Carroll Ringwalt

Profile
- Positions: Center, guard

Personal information
- Born: December 15, 1907 Bedford, Indiana, U.S.
- Died: June 26, 1990 (aged 82) Indianapolis, Indiana, U.S.
- Listed height: 6 ft 0 in (1.83 m)
- Listed weight: 210 lb (95 kg)

Career information
- College: Indiana

Career history
- Portsmouth Spartans (1930); Frankford Yellow Jackets (1931);
- Stats at Pro Football Reference

= Carroll Ringwalt =

American football player (1907–1990)

Carroll Walter Ringwalt (December 15, 1907 – June 26, 1990) was an American football player.

Ringwalt was born in 1907 in Bedford, Indiana. He played college football as a center for Indiana University from 1927 to 1929.

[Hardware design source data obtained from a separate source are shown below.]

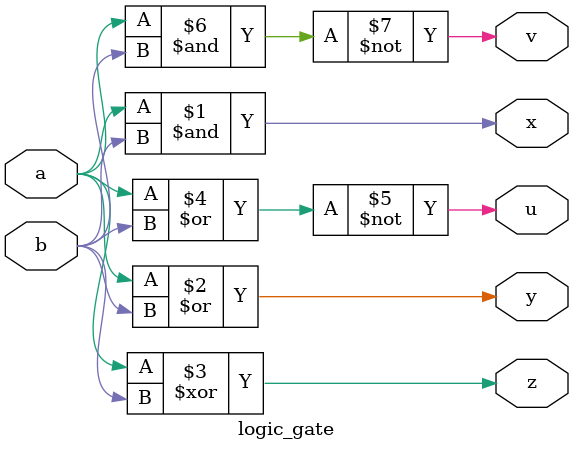
<source format=v>
module logic_gate(a, b, x, y, z, u, v);

input a, b;
output x, y, z, u, v;
wire x, y, z, u, v;
    
assign x=a&b;
assign y=a|b;
assign z=a^b;
assign u=~(a|b);
assign v=~(a&b);

endmodule

</source>
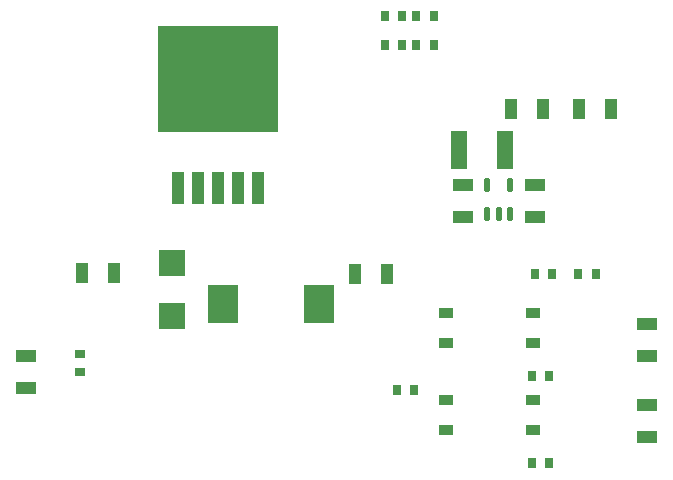
<source format=gtp>
G04*
G04 #@! TF.GenerationSoftware,Altium Limited,Altium Designer,18.0.12 (696)*
G04*
G04 Layer_Color=8421504*
%FSLAX25Y25*%
%MOIN*%
G70*
G01*
G75*
%ADD14R,0.06693X0.04331*%
%ADD15R,0.03543X0.02756*%
%ADD16R,0.03150X0.03543*%
%ADD17R,0.05300X0.12600*%
%ADD18R,0.40000X0.35200*%
%ADD19R,0.04000X0.10600*%
%ADD20R,0.04528X0.03543*%
%ADD21R,0.02756X0.03543*%
%ADD22R,0.04331X0.06693*%
%ADD23R,0.10000X0.13000*%
G04:AMPARAMS|DCode=24|XSize=44.88mil|YSize=22.83mil|CornerRadius=5.71mil|HoleSize=0mil|Usage=FLASHONLY|Rotation=270.000|XOffset=0mil|YOffset=0mil|HoleType=Round|Shape=RoundedRectangle|*
%AMROUNDEDRECTD24*
21,1,0.04488,0.01141,0,0,270.0*
21,1,0.03347,0.02283,0,0,270.0*
1,1,0.01141,-0.00571,-0.01673*
1,1,0.01141,-0.00571,0.01673*
1,1,0.01141,0.00571,0.01673*
1,1,0.01141,0.00571,-0.01673*
%
%ADD24ROUNDEDRECTD24*%
%ADD25R,0.09055X0.09055*%
D14*
X29500Y137185D02*
D03*
Y147815D02*
D03*
X236500Y120685D02*
D03*
Y131315D02*
D03*
Y147685D02*
D03*
Y158315D02*
D03*
X199000Y194185D02*
D03*
Y204815D02*
D03*
X175000D02*
D03*
Y194185D02*
D03*
D15*
X47500Y142547D02*
D03*
Y148453D02*
D03*
D16*
X149291Y251500D02*
D03*
X154803D02*
D03*
X149291Y261000D02*
D03*
X154803D02*
D03*
X199244Y175000D02*
D03*
X204756D02*
D03*
D17*
X173900Y216500D02*
D03*
X189100D02*
D03*
D18*
X93500Y240100D02*
D03*
D19*
X106900Y203900D02*
D03*
X100200D02*
D03*
X93500D02*
D03*
X86800D02*
D03*
X80100D02*
D03*
D20*
X169366Y152000D02*
D03*
Y162000D02*
D03*
X198500D02*
D03*
Y152000D02*
D03*
X169366Y123000D02*
D03*
Y133000D02*
D03*
X198500D02*
D03*
Y123000D02*
D03*
D21*
X158953Y136500D02*
D03*
X153047D02*
D03*
X198047Y112000D02*
D03*
X203953D02*
D03*
X198047Y141000D02*
D03*
X203953D02*
D03*
X219453Y175000D02*
D03*
X213547D02*
D03*
X165500Y261000D02*
D03*
X159595D02*
D03*
X165500Y251500D02*
D03*
X159595D02*
D03*
D22*
X213685Y230000D02*
D03*
X224315D02*
D03*
X201815D02*
D03*
X191185D02*
D03*
X48185Y175500D02*
D03*
X58815D02*
D03*
X139185Y175000D02*
D03*
X149815D02*
D03*
D23*
X127000Y165000D02*
D03*
X95000D02*
D03*
D24*
X183260Y204902D02*
D03*
X190740D02*
D03*
Y195098D02*
D03*
X187000D02*
D03*
X183260D02*
D03*
D25*
X78000Y161142D02*
D03*
Y178858D02*
D03*
M02*

</source>
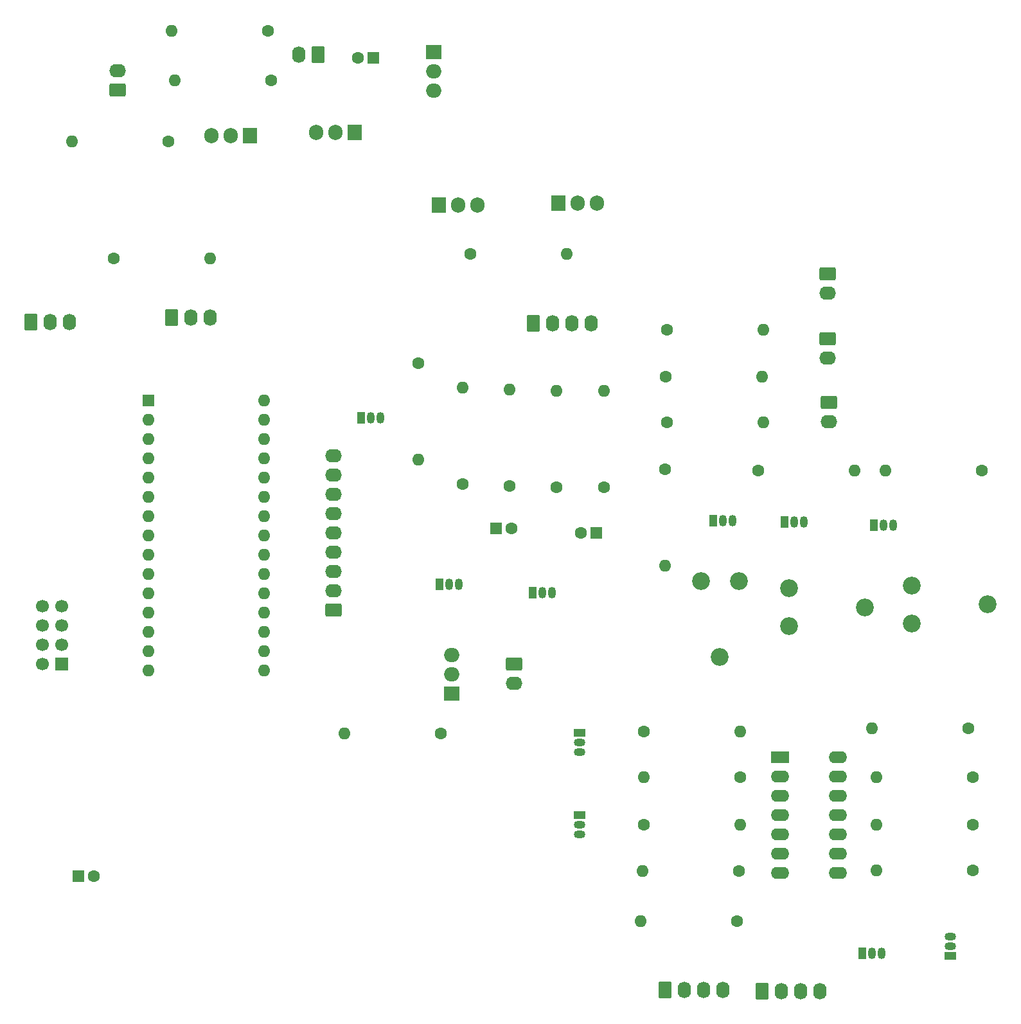
<source format=gbs>
G04 #@! TF.GenerationSoftware,KiCad,Pcbnew,8.0.3*
G04 #@! TF.CreationDate,2024-07-07T22:19:34-04:00*
G04 #@! TF.ProjectId,Aplicaciones Car RC,41706c69-6361-4636-996f-6e6573204361,rev?*
G04 #@! TF.SameCoordinates,Original*
G04 #@! TF.FileFunction,Soldermask,Bot*
G04 #@! TF.FilePolarity,Negative*
%FSLAX46Y46*%
G04 Gerber Fmt 4.6, Leading zero omitted, Abs format (unit mm)*
G04 Created by KiCad (PCBNEW 8.0.3) date 2024-07-07 22:19:34*
%MOMM*%
%LPD*%
G01*
G04 APERTURE LIST*
G04 Aperture macros list*
%AMRoundRect*
0 Rectangle with rounded corners*
0 $1 Rounding radius*
0 $2 $3 $4 $5 $6 $7 $8 $9 X,Y pos of 4 corners*
0 Add a 4 corners polygon primitive as box body*
4,1,4,$2,$3,$4,$5,$6,$7,$8,$9,$2,$3,0*
0 Add four circle primitives for the rounded corners*
1,1,$1+$1,$2,$3*
1,1,$1+$1,$4,$5*
1,1,$1+$1,$6,$7*
1,1,$1+$1,$8,$9*
0 Add four rect primitives between the rounded corners*
20,1,$1+$1,$2,$3,$4,$5,0*
20,1,$1+$1,$4,$5,$6,$7,0*
20,1,$1+$1,$6,$7,$8,$9,0*
20,1,$1+$1,$8,$9,$2,$3,0*%
G04 Aperture macros list end*
%ADD10R,1.050000X1.500000*%
%ADD11O,1.050000X1.500000*%
%ADD12RoundRect,0.250000X-0.620000X-0.845000X0.620000X-0.845000X0.620000X0.845000X-0.620000X0.845000X0*%
%ADD13O,1.740000X2.190000*%
%ADD14C,2.340000*%
%ADD15C,1.600000*%
%ADD16O,1.600000X1.600000*%
%ADD17R,1.600000X1.600000*%
%ADD18R,1.905000X2.000000*%
%ADD19O,1.905000X2.000000*%
%ADD20RoundRect,0.250000X0.620000X0.845000X-0.620000X0.845000X-0.620000X-0.845000X0.620000X-0.845000X0*%
%ADD21RoundRect,0.250000X-0.845000X0.620000X-0.845000X-0.620000X0.845000X-0.620000X0.845000X0.620000X0*%
%ADD22O,2.190000X1.740000*%
%ADD23RoundRect,0.250000X0.845000X-0.620000X0.845000X0.620000X-0.845000X0.620000X-0.845000X-0.620000X0*%
%ADD24R,2.000000X1.905000*%
%ADD25O,2.000000X1.905000*%
%ADD26R,1.700000X1.700000*%
%ADD27C,1.700000*%
%ADD28R,2.400000X1.600000*%
%ADD29O,2.400000X1.600000*%
%ADD30R,1.500000X1.050000*%
%ADD31O,1.500000X1.050000*%
G04 APERTURE END LIST*
D10*
X151030000Y-88135000D03*
D11*
X152300000Y-88135000D03*
X153570000Y-88135000D03*
D12*
X51720000Y-61800000D03*
D13*
X54260000Y-61800000D03*
X56800000Y-61800000D03*
D10*
X117860000Y-97400000D03*
D11*
X119130000Y-97400000D03*
X120400000Y-97400000D03*
D14*
X167800000Y-101475000D03*
X177800000Y-98975000D03*
X167800000Y-96475000D03*
D12*
X70260000Y-61220000D03*
D13*
X72800000Y-61220000D03*
X75340000Y-61220000D03*
D15*
X177050000Y-81375000D03*
D16*
X164350000Y-81375000D03*
D15*
X135550000Y-62775000D03*
D16*
X148250000Y-62775000D03*
D15*
X135300000Y-81225000D03*
D16*
X135300000Y-93925000D03*
D15*
X175820000Y-128000000D03*
D16*
X163120000Y-128000000D03*
D15*
X144800000Y-140725000D03*
D16*
X132100000Y-140725000D03*
D17*
X58000000Y-134800000D03*
D15*
X60000000Y-134800000D03*
X127200000Y-83550000D03*
D16*
X127200000Y-70850000D03*
D18*
X94400000Y-36800000D03*
D19*
X91860000Y-36800000D03*
X89320000Y-36800000D03*
D20*
X89540000Y-26600000D03*
D13*
X87000000Y-26600000D03*
D17*
X126200000Y-89600000D03*
D15*
X124200000Y-89600000D03*
X175200000Y-115325000D03*
D16*
X162500000Y-115325000D03*
D15*
X109650000Y-52800000D03*
D16*
X122350000Y-52800000D03*
D21*
X156700000Y-55435000D03*
D22*
X156700000Y-57975000D03*
D15*
X145200000Y-121725000D03*
D16*
X132500000Y-121725000D03*
D15*
X82950000Y-23400000D03*
D16*
X70250000Y-23400000D03*
D18*
X121260000Y-46145000D03*
D19*
X123800000Y-46145000D03*
X126340000Y-46145000D03*
D15*
X175800000Y-121725000D03*
D16*
X163100000Y-121725000D03*
D23*
X63130000Y-31220000D03*
D22*
X63130000Y-28680000D03*
D24*
X104800000Y-26200000D03*
D25*
X104800000Y-28740000D03*
X104800000Y-31280000D03*
D21*
X156700000Y-64035000D03*
D22*
X156700000Y-66575000D03*
D26*
X55789500Y-106825000D03*
D27*
X53249500Y-106825000D03*
X55789500Y-104285000D03*
X53249500Y-104285000D03*
X55789500Y-101745000D03*
X53249500Y-101745000D03*
X55789500Y-99205000D03*
X53249500Y-99205000D03*
D15*
X147550000Y-81375000D03*
D16*
X160250000Y-81375000D03*
D15*
X135550000Y-74975000D03*
D16*
X148250000Y-74975000D03*
D15*
X132500000Y-128000000D03*
D16*
X145200000Y-128000000D03*
D28*
X150450000Y-119100000D03*
D29*
X150450000Y-121640000D03*
X150450000Y-124180000D03*
X150450000Y-126720000D03*
X150450000Y-129260000D03*
X150450000Y-131800000D03*
X150450000Y-134340000D03*
X158070000Y-134340000D03*
X158070000Y-131800000D03*
X158070000Y-129260000D03*
X158070000Y-126720000D03*
X158070000Y-124180000D03*
X158070000Y-121640000D03*
X158070000Y-119100000D03*
D21*
X115400000Y-106860000D03*
D22*
X115400000Y-109400000D03*
D10*
X105530000Y-96360000D03*
D11*
X106800000Y-96360000D03*
X108070000Y-96360000D03*
D15*
X102800000Y-67250000D03*
D16*
X102800000Y-79950000D03*
D15*
X62650000Y-53400000D03*
D16*
X75350000Y-53400000D03*
D15*
X105750000Y-116000000D03*
D16*
X93050000Y-116000000D03*
D30*
X124050000Y-115925000D03*
D31*
X124050000Y-117195000D03*
X124050000Y-118465000D03*
D17*
X113000000Y-89000000D03*
D15*
X115000000Y-89000000D03*
D10*
X95260000Y-74400000D03*
D11*
X96530000Y-74400000D03*
X97800000Y-74400000D03*
D12*
X117920000Y-62000000D03*
D13*
X120460000Y-62000000D03*
X123000000Y-62000000D03*
X125540000Y-62000000D03*
D15*
X145000000Y-134125000D03*
D16*
X132300000Y-134125000D03*
D18*
X80600000Y-37200000D03*
D19*
X78060000Y-37200000D03*
X75520000Y-37200000D03*
D17*
X67190000Y-72150000D03*
D16*
X67190000Y-74690000D03*
X67190000Y-77230000D03*
X67190000Y-79770000D03*
X67190000Y-82310000D03*
X67190000Y-84850000D03*
X67190000Y-87390000D03*
X67190000Y-89930000D03*
X67190000Y-92470000D03*
X67190000Y-95010000D03*
X67190000Y-97550000D03*
X67190000Y-100090000D03*
X67190000Y-102630000D03*
X67190000Y-105170000D03*
X67190000Y-107710000D03*
X82430000Y-107710000D03*
X82430000Y-105170000D03*
X82430000Y-102630000D03*
X82430000Y-100090000D03*
X82430000Y-97550000D03*
X82430000Y-95010000D03*
X82430000Y-92470000D03*
X82430000Y-89930000D03*
X82430000Y-87390000D03*
X82430000Y-84850000D03*
X82430000Y-82310000D03*
X82430000Y-79770000D03*
X82430000Y-77230000D03*
X82430000Y-74690000D03*
X82430000Y-72150000D03*
D15*
X69800000Y-38000000D03*
D16*
X57100000Y-38000000D03*
D30*
X172850000Y-145265000D03*
D31*
X172850000Y-143995000D03*
X172850000Y-142725000D03*
D12*
X148040000Y-149945000D03*
D13*
X150580000Y-149945000D03*
X153120000Y-149945000D03*
X155660000Y-149945000D03*
D15*
X121000000Y-83550000D03*
D16*
X121000000Y-70850000D03*
D15*
X108600000Y-83150000D03*
D16*
X108600000Y-70450000D03*
D24*
X107145000Y-110740000D03*
D25*
X107145000Y-108200000D03*
X107145000Y-105660000D03*
D18*
X105460000Y-46345000D03*
D19*
X108000000Y-46345000D03*
X110540000Y-46345000D03*
D10*
X162760000Y-88575000D03*
D11*
X164030000Y-88575000D03*
X165300000Y-88575000D03*
D30*
X124050000Y-126725000D03*
D31*
X124050000Y-127995000D03*
X124050000Y-129265000D03*
D15*
X175820000Y-134000000D03*
D16*
X163120000Y-134000000D03*
D15*
X114800000Y-83350000D03*
D16*
X114800000Y-70650000D03*
D21*
X156900000Y-72375000D03*
D22*
X156900000Y-74915000D03*
D14*
X140000000Y-95875000D03*
X142500000Y-105875000D03*
X145000000Y-95875000D03*
D23*
X91600000Y-99760000D03*
D22*
X91600000Y-97220000D03*
X91600000Y-94680000D03*
X91600000Y-92140000D03*
X91600000Y-89600000D03*
X91600000Y-87060000D03*
X91600000Y-84520000D03*
X91600000Y-81980000D03*
X91600000Y-79440000D03*
D15*
X83350000Y-30000000D03*
D16*
X70650000Y-30000000D03*
D10*
X161250000Y-144925000D03*
D11*
X162520000Y-144925000D03*
X163790000Y-144925000D03*
D17*
X96800000Y-27000000D03*
D15*
X94800000Y-27000000D03*
X132500000Y-115725000D03*
D16*
X145200000Y-115725000D03*
D10*
X141630000Y-87935000D03*
D11*
X142900000Y-87935000D03*
X144170000Y-87935000D03*
D12*
X135310000Y-149725000D03*
D13*
X137850000Y-149725000D03*
X140390000Y-149725000D03*
X142930000Y-149725000D03*
D14*
X151600000Y-101875000D03*
X161600000Y-99375000D03*
X151600000Y-96875000D03*
D15*
X135350000Y-68975000D03*
D16*
X148050000Y-68975000D03*
M02*

</source>
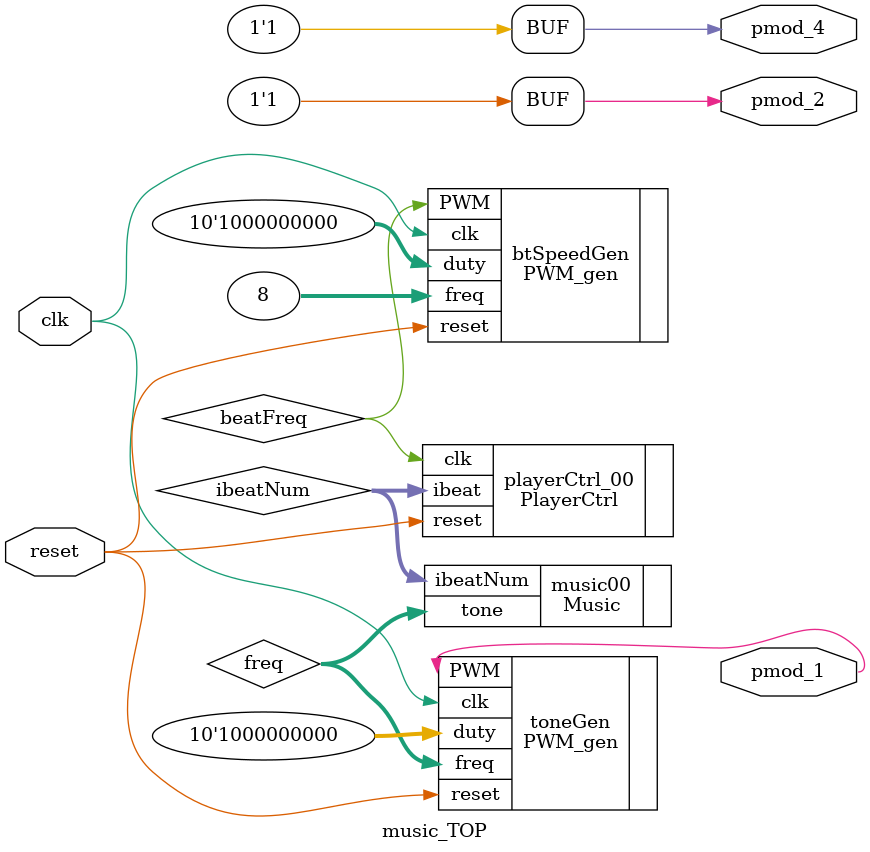
<source format=v>

module music_TOP (
	input clk,
	input reset,
	output pmod_1,
	output pmod_2,
	output pmod_4
);
parameter BEAT_FREQ = 32'd8;	//one beat=0.125sec
parameter DUTY_BEST = 10'd512;	//duty cycle=50%

wire [31:0] freq;
wire [8:0] ibeatNum;
wire beatFreq;

assign pmod_2 = 1'd1;	//no gain(6dB)
assign pmod_4 = 1'd1;	//turn-on

//Generate beat speed
PWM_gen btSpeedGen ( .clk(clk), 
					 .reset(reset),
					 .freq(BEAT_FREQ),
					 .duty(DUTY_BEST), 
					 .PWM(beatFreq)
);
	
//manipulate beat
PlayerCtrl playerCtrl_00 ( .clk(beatFreq),
						   .reset(reset),
						   .ibeat(ibeatNum)
);	
	
//Generate variant freq. of tones
Music music00 ( .ibeatNum(ibeatNum),
				.tone(freq)
);

// Generate particular freq. signal
PWM_gen toneGen ( .clk(clk), 
				  .reset(reset), 
				  .freq(freq),
				  .duty(DUTY_BEST), 
				  .PWM(pmod_1)
);
endmodule
</source>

He then played professional football in the National Football League (NFL) as a center and guard for the Portsmouth Spartans in 1930 and Frankford Yellow Jackets in 1931. He appeared in ten NFL games, four as a starter.

Ringwalt was married to Frances Jane Curran. They had two children. After retiring from football, Ringwalt worked in finance for almost 40 years in Indianapolis. He also served in the Army during World War II. He retired in 1980. He died in 1990 at his home in Indianapolis.